On August 18, prominent Cardano exosystem developer Adam Dean revealed a bug in Cardano node version 1.35.2 that created incompatible forks. “It’s important to point out today that the Cardano Testnet is catastrophically broken due to a bug in Cardano Node v 1.35.2,” his Twitter post reads.
Owing to the bug in older versions of Cardano’s client software that was only recently discovered by the network’s community of developers, the Layer 1 blockchain’s test net is now incompatible and incapable of supporting the latest client software.
Dean, in his Twitter thread, stated that most of the operators had upgraded “to 1.35.2 on testnet to simulate a Vasil HFC event,” leading to version 1.35.3 not being in sync with the chain.

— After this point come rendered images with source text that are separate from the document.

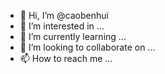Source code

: - 👋 Hi, I’m @caobenhui
- 👀 I’m interested in ...
- 🌱 I’m currently learning ...
- 💞️ I’m looking to collaborate on ...
- 📫 How to reach me ...

<!---
caobenhui/caobenhui is a ✨ special ✨ repository because its `README.md` (this file) appears on your GitHub profile.
You can click the Preview link to take a look at your changes.
--->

Input Output Global/IOG, the organization responsible for Cardano’s research/ development, had reassured independent stake pool operators that Cardano Node version 1.34.2 had been heavily tested and was ready for deployment.
Following the rushing among developers to upgrade to the version to simulate a Vasil hard fork combinator event, ATADA and PoolTool conducted an on-chain investigation. They found a critical bug in the software that created incompatible forks and reduced chain density.
After the bug discovery, Cardano released a new client software called the Cardano Node 1.35.3, which is incapable of syncing with the original testnet and is currently running on two new testnets without any block history. Bringing attention to this situation, Dean stated that the two new testnets are “not complete end-to-end-yet,”
He also criticized IOG and Charles Hoskinson for rushing to deploy the 1.35.3 node after discovering a bug on the 1.35.2 node.
Dean adds that the “rushing” of the Vasil hard fork makes him uneasy and points out that the Cardano network was close to hitting a “nuclear rock.”
Following mounting criticism against IOG for rushing to deploy 1.35.3 after the bug was discovered, the founder of Cardano, Charles Hoskinson, issued a clarification. “The code in question has been thoroughly tested for months by everyone, including SPOs. The code that was an issue on the testnet has been removed”, his tweet reads.
Hoskinson has also urged stake pool operators (SPOs) to decide whether to delay the Vasil hard fork to reset the code or not. Reportedly, most SPOs believe that extensive testing should be done before upgrading.
The Vasil hard fork is the biggest upgrade to Cardano since the 2021 Alonzo hard fork. The upcoming fork is expected to improve the network’s speed and scalability, making it more suitable for smart contracts and DApps.
While answering why IOG has stayed mum for this long, Hoskinson said, “We didn’t keep quiet about it. The entire reason 1.35.3 was cut is literally because of the issue on the testnet. Going through respinning another testnet provides no value for this bug. Just terrible unnecessary delays that hurt DApp developers.”
Adding that Cardano (ADA) is decentralized., Hoskinson pointed out that decisions on the network are not his sole responsibility, but “people running the network ultimately decide upgrades.”
Cardano’s Vasil upgrade has been delayed twice. Hoskinson had revealed that the testing had uncovered three separate bugs, with the development of three new software versions. IOG initially aimed to execute the hard fork on the mainnet on June 29. Following the 1.35.2 bug becoming a talking point, ADA-Cardano’s native token fell 15%.